Morelia, Michoacán

En las últimas semanas, activistas en la lucha contra el cambio climático han intensificado sus ataques contra pinturas, esculturas y otras obras de arte ubicadas en museos de Europa para llamar la atención sobre el calentamiento global y otros pecados contra la biodiversidad. 

En todos los casos, los miembros de estas organizaciones piden a sus gobiernos tomar mayores acciones para reducir sus emisiones de carbono y poner fin a la explotación de los recursos naturales, pero, aunque las causas pueden ser entendibles, estas acciones hay provocado un enorme rechazo, tanto en la comunidad del arte, como en el resto de los ciudadanos. 

“Contraproducente”, “desesperante” y “peligroso” son los calificativos que han merecido los ataques a las obras de los grandes artistas en Europa. Incluso, muchos han calificado estas agresiones como “vandálicas y criminales”.

Se trata “claramente de un tipo de escalada”, sostuvo Remigiusz Plath, experto en seguridad de la Asociación de Museos Alemanes (DMB) y de la fundación Hasso Plattner. “Todos los museos deben pensar en medidas más fuertes de seguridad”, como “prohibir las bolsas, las chaquetas y quizás también registrar”.

“¡Es terrible!” ¿Cómo la lógica de la defensa del clima lleva a querer destruir una obra de arte? Es absolutamente absurdo”, sostuvo la ministra francesa de Cultura, Rima Abdul Malak, al diario Le Pariesien. 

Lo cierto es que, los ambientalistas, en su afán de salvar al mundo, están cometiendo crímenes irreversibles contra la historia de la cultura universal.

Los ataques

La lista de los desmanes es larga y vale la apena resumirla.

Dos manifestantes ecologistas arrojaron, en octubre pasado, sopa de tomate sobre el cuadro “Los girasoles”, de Vincent Van Gogh, en la National Gallery de Londres.

La famosa pintura no resultó dañado, pero sí el marco. Pintada en 1888 por el maestro postimpresionista holandés, la obra está valorada en 84.2 millones de dólares.

Con esta espectacular acción, la organización ecologista Just Stop Oil buscó exigir que el ejecutivo británico detenga todos los nuevos proyectos de explotación de hidrocarburos en el país.

También en octubre, dos simpatizantes del grupo de activistas por el clima Letzte Generation (Última generación) lanzaron puré de papa contra un cuadro de Claude Monet, de la serie Les meules (Los almiares), expuesto en el Museo Barberini de Potsdam, cerca de Berlín.

En un comunicado, los protestantes señalan que con su acción “plantean a la sociedad una pregunta capital: ¿Qué vale más, el arte o la vida?”. 

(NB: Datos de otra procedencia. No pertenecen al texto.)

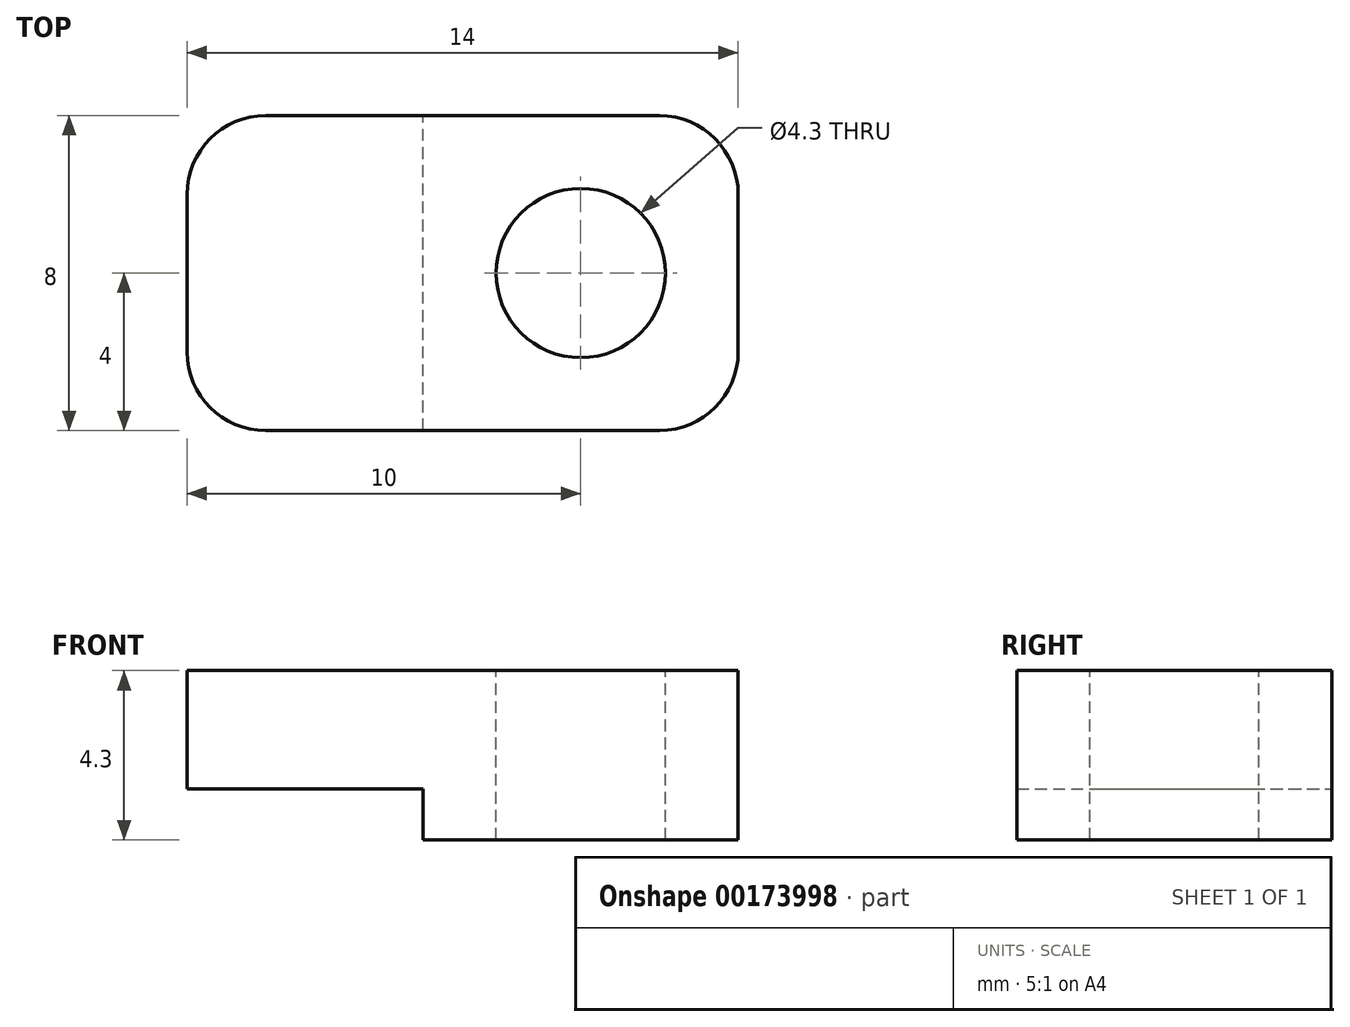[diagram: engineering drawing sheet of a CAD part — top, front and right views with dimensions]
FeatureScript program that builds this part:
annotation { "Feature Type Name" : "Feature", "Feature Type Description" : "" }
export const myFeature = defineFeature(function(context is Context, id is Id, definition is map)
    precondition{}
    {
        {
            assignVariable(context, id + "F0", {"name" : "filletMinor", "anyValue" : 2});
        }
        {
            var Q0;
            Q0=qCreatedBy(makeId("Front.planeOp"),FACE);
            var sketch = newSketch(context, id + "F1", { "sketchPlane" : qUnion([Q0])});
            skLineSegment(sketch, "E0", {"start": v(6, -4.3) * mm, "end": v(6, -3) * mm});
            skLineSegment(sketch, "E1", {"start": v(6, -3) * mm, "end": v(0, -3) * mm});
            skLineSegment(sketch, "E2", {"start": v(0, -3) * mm, "end": v(0, 0) * mm});
            skLineSegment(sketch, "E3", {"start": v(0, 0) * mm, "end": v(14, 0) * mm});
            skLineSegment(sketch, "E4", {"start": v(14, 0) * mm, "end": v(14, -4.3) * mm});
            skLineSegment(sketch, "E5", {"start": v(14, -4.3) * mm, "end": v(6, -4.3) * mm});
            skSolve(sketch);
        }
        {
            var Q0;
            Q0 = qSketchRegion(id + "F1", true);
            extrude(context, id + "F2", {"entities" : qUnion([Q0]), "depth" : 8 * mm});
        }
        {
            var Q0;
            Q0=makeQuery(id+"F2.opExtrude","SWEPT_FACE",FACE,{"disambiguationData":[OSD([sQuery(id+"F1.wireOp",EDGE,"E3")])]});
            var sketch = newSketch(context, id + "F3", { "sketchPlane" : qUnion([Q0])});
            skCircle(sketch, "E6", {"center": v(10, -4) * mm, "radius": 2.15 * mm});
            skPoint(sketch, "E6.centerSnap0", {"position": v(14, -4) * mm});
            skLineSegment(sketch, "E7.0", {"start": v(6, -8) * mm, "end": v(6, 0) * mm, "construction": true});
            skLineSegment(sketch, "E8", {"start": v(6, -8) * mm, "end": v(14, -8) * mm, "construction": true});
            skPoint(sketch, "E9", {"position": v(10, -8) * mm});
            skSolve(sketch);
        }
        {
            var Q0;
            Q0 = qSketchRegion(id + "F3", true);
            extrude(context, id + "F4", {"entities" : qUnion([Q0]), "operationType" : NewBodyOperationType.REMOVE, "endBound" : BoundingType.UP_TO_NEXT, "oppositeDirection" : true, "depth" : 25 * mm});
        }
        {
            var Q0;
            Q0=makeQuery(id+"F2.opExtrude","CAP_EDGE",EDGE,{"disambiguationData":[OSD([sQuery(id+"F1.wireOp",EDGE,"E4")])],"isStart":false});
            var Q1;
            Q1=makeQuery(id+"F2.opExtrude","CAP_EDGE",EDGE,{"disambiguationData":[OSD([sQuery(id+"F1.wireOp",EDGE,"E4")])],"isStart":true});
            var Q2;
            Q2=makeQuery(id+"F2.opExtrude","CAP_EDGE",EDGE,{"disambiguationData":[OSD([sQuery(id+"F1.wireOp",EDGE,"E2")])],"isStart":false});
            var Q3;
            Q3=makeQuery(id+"F2.opExtrude","CAP_EDGE",EDGE,{"disambiguationData":[OSD([sQuery(id+"F1.wireOp",EDGE,"E2")])],"isStart":true});
            var Q4;
            Q4=makeQuery(id+"F2.opExtrude","CAP_EDGE",EDGE,{"disambiguationData":[OSD([sQuery(id+"F1.wireOp",EDGE,"lUWiY6BN-h0J2-r0Aj-D8QP-xYxvZGp5HKe7")])],"isStart":false});
            var Q5;
            Q5=makeQuery(id+"F2.opExtrude","CAP_EDGE",EDGE,{"disambiguationData":[OSD([sQuery(id+"F1.wireOp",EDGE,"lUWiY6BN-h0J2-r0Aj-D8QP-xYxvZGp5HKe7")])],"isStart":true});
            fillet(context, id + "F5", {"entities" : qUnion([Q0, Q1, Q2, Q3, Q4, Q5]), "radius" : (getVariable(context, 'filletMinor')) * mm, "tangentPropagation" : true, "allowEdgeOverflow" : false});
        }
    });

Las dos mujeres se pegaron luego a una pared y al suelo de la sala de exposiciones y, tras ser despegadas, quedaron detenidas.

Los ataques continuaron cuando dos ambientalistas se pegaron a fines de octubre a un esqueleto de dinosaurio exhibido en el Museo de Historia Natural de Berlín, en una protesta contra las políticas climáticas del gobierno alemán.

Las mujeres, vestidas con chalecos naranja, se enlazaron con una pancarta que decía: “¿qué tal si el gobierno no lo tiene bajo control?”.

Una de las damas, Caris Connell, dijo estar asustada con “los incendios forestales, la escasez de agua, el hambre y la guerra”. 

Según el museo, la policía controló el incidente en menos de una hora. Hubo daños a la propiedad y se presentó una denuncia penal.

Dos semanas después activistas ecologistas rociaron con un líquido negro el famoso cuadro “Muerte y vida”, del pintor austriaco Gustav Klimt, informó el Museo Leopold de Viena. Afortunadamente, la obra de arte no sufrió daños, informó el vocero del museo, aunque el susto fue mayúsculo.

La causa de los ambientalistas es, sin dudas, válida, pero ¿lo son estos métodos depredadores que atentan contra el legado de la cultura universal?. Buena pregunta. Para algunos, se están combatiendo las políticas de explotación extrema de las riquezas del planeta con sangre en las manos.